====== EXCERPTED PASSAGE ======
According to a recent Wall Street Journal feature, one of the most striking trends in contemporary American architecture is the reimagining of the parking garage in Miami Beach. I approached the article with trepidation, worried as soon as I saw the names Zaha Hadid and Frank Gehry that the Journal was mainly talking about starchitecture’s bizarro sculptural forms, which are almost always somewhere between indifferent and openly hostile to their context.
To my surprise, there’s some truly innovative stuff going on amid the concrete car culture of south Florida. The most visually striking is probably Arquitectonica’s “Ballet Valet” (aka “the Chia pet”), a block of small-scale retail crowned by a three-story parking garage that overflows with verdant plant life. But the seven-story Miami Beach parkade built by Herzog & de Meuron is ultimately a more important innovation. Not only does the building incorporate striking ground-floor retail, but there’s a glass box housing a hip boutique midway up one side and the top floor is a multi-use space rented out for special events.
The building’s developer, Robert Wennett, told the Journal, “This garage doesn’t feel like a box that’s impenetrable. We wanted people to move through this building.”
Though the Herzog & de Meuron building is a flashy piece of high-end architecture, its most transformative aspect – the concept of a parking garage as a mixed-use building – doesn’t need to be elaborate or expensive. In fact, I saw a simple, elegant example of the mixed-use parking garage a couple of weeks ago on the waterfront in Puerto Vallarta, Mexico.
Here’s the building:
To the right of the pedestrian bridge, a line of shops crowned in parking. (Photo: Ashley Bristowe)
====== SOURCE EXCERPT ======
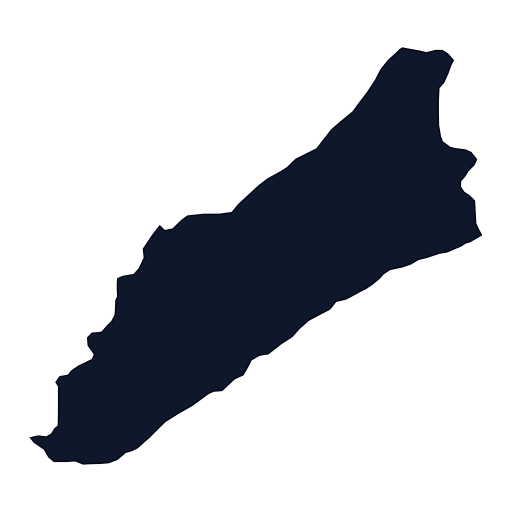 Qusar District, Qusar, Azerbaijan (Mercator projection)
{"feature_id": "54616110B21517829058101", "entity_name": "Qusar District", "entity_type": "district", "adm_level": 2, "iso_a3": "AZE", "parent_name": "Azerbaijan", "parent_adm1": "Qusar", "projection": "mercator", "projection_center": [48.257, 41.46], "detail": "fine", "context": "isolated", "style": "filled", "palette": "ink", "viewbox_px": 512, "rotation_deg": 0, "n_neighbors": 0, "source": "geoboundaries", "source_scale": "gbopen_adm2", "svg_char_len": 1883}
<svg xmlns="http://www.w3.org/2000/svg" viewBox="0 0 512 512"><path d="M402.3,48.1L399.7,49.9L396.0,53.6L388.8,60.0L380.9,69.8L375.7,80.0L367.8,92.1L359.5,103.0L353.2,111.7L340.8,121.9L331.7,129.8L316.7,149.0L296.1,159.2L287.2,167.8L280.7,171.9L268.0,178.9L259.3,185.5L250.9,193.2L238.9,204.3L231.9,212.7L219.2,214.4L204.0,214.4L187.7,216.1L182.6,219.7L172.8,229.1L164.6,230.8L159.8,226.0L152.4,235.6L143.5,248.9L144.4,257.8L139.2,268.8L133.8,274.7L123.2,276.4L117.8,278.7L117.5,283.5L117.5,290.6L117.8,296.7L116.0,300.3L115.8,306.5L115.3,314.9L111.8,321.6L107.8,325.4L102.0,332.2L97.8,332.9L92.1,333.2L87.7,337.9L88.3,345.4L94.6,354.3L92.3,359.6L78.6,366.2L71.5,371.1L68.3,375.3L59.9,376.8L56.1,382.2L58.7,386.3L58.7,397.5L58.7,405.9L58.6,417.0L58.4,425.9L54.9,428.7L51.7,434.1L46.3,437.1L38.3,436.1L30.7,437.8L31.6,438.9L34.1,442.1L44.5,449.3L48.8,456.9L54.0,461.3L66.7,461.3L75.2,460.7L83.2,463.9L90.4,463.5L94.7,463.4L100.9,463.2L108.5,462.6L117.0,459.4L125.6,452.2L131.5,450.6L137.5,447.6L144.6,441.2L149.1,437.4L152.8,433.6L165.1,421.4L178.5,413.0L192.4,405.1L208.1,393.5L213.5,391.1L221.9,390.4L234.4,378.7L243.0,374.8L247.6,366.8L251.0,360.0L259.3,355.1L268.2,353.7L281.3,343.4L291.9,336.6L299.1,328.5L308.8,320.0L329.9,308.9L335.8,301.3L346.0,298.9L351.1,296.2L358.9,291.9L365.5,288.6L372.1,284.2L379.0,278.5L383.0,274.0L389.6,269.5L402.5,266.7L410.9,263.8L418.3,259.3L427.1,257.2L438.9,253.2L446.7,251.9L460.8,245.9L465.7,242.8L470.0,241.6L481.3,235.0L478.3,229.3L475.6,223.5L474.4,201.0L469.7,196.2L463.7,192.1L460.2,186.7L460.5,180.9L464.8,176.0L467.9,170.9L474.0,164.7L476.4,159.5L470.9,152.5L465.3,150.1L454.9,148.7L450.0,147.5L442.3,141.8L440.3,136.5L438.4,125.1L438.2,112.5L438.2,101.1L438.8,87.9L443.7,82.3L447.9,73.0L450.7,65.1L453.2,60.3L447.6,54.0L442.3,50.6L435.5,50.6L426.4,52.9L419.2,51.2L402.3,48.1Z" fill="#0f172a" stroke="#020617" stroke-width="1.5"/></svg>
======
EXERCISE 1:
Can you rewrite the paragraph of the parking garage piece that begins "To my surprise" as a short bulleted list that keeps its main facts?
EXERCISE 2:
Give the next part of the parking garage piece, picking up after its final line.
The listing comes from a separate source and has no connection to the parking garage piece.

TASK OUTPUT 1:
- South Florida's concrete car culture is producing some truly innovative parking garages.
- The most visually striking is Arquitectonica's "Ballet Valet" (aka "the Chia pet"): small-scale retail topped by a three-story garage overflowing with plant life.
- The more important innovation is Herzog & de Meuron's seven-story Miami Beach parkade, which has:
  - striking ground-floor retail
  - a glass box housing a hip boutique midway up one side
  - a top floor rented out as a multi-use space for special events

TASK OUTPUT 2:
This is, to the best of my knowledge, a retrofit. This parking garage stands at the south end of a long, broad promenade called the Malecon, which has been a popular stroll for Puerto Vallarta tourists and locals alike for as long as the city’s been a holiday destination. The Malecon is an exemplary public space, a simple default answer to that inevitable tourist query of where to go and what to do. There are shops, restaurants and elaborate nightclubs up and down one side of the Malecon’s length, a public beach on the other side. There are hawkers, food stalls, musicians, performers, touts. It’s always a scene.
Until recently, though, the Malecon ended a couple blocks north of this parking garage. In the fall of 2011, inspired in part by statewide improvements accompanying the Pan-American Games in Guadalajara, Puerto Vallarta’s powers that be decided to give the Malecon an elaborate makeover. Sidewalks were resurfaced and widened, new sculptures and other features installed. And the promenade was extended south to the creek that used to divide tourist PV from locals PV; just south of this parking garage, the Malecon spans the water in an elegant curving walking bridge linking downtown PV with the old local haunt, which now goes by the name of Zona Romantica and is increasingly overflowing with a great many bars, restaurants and shops of its own.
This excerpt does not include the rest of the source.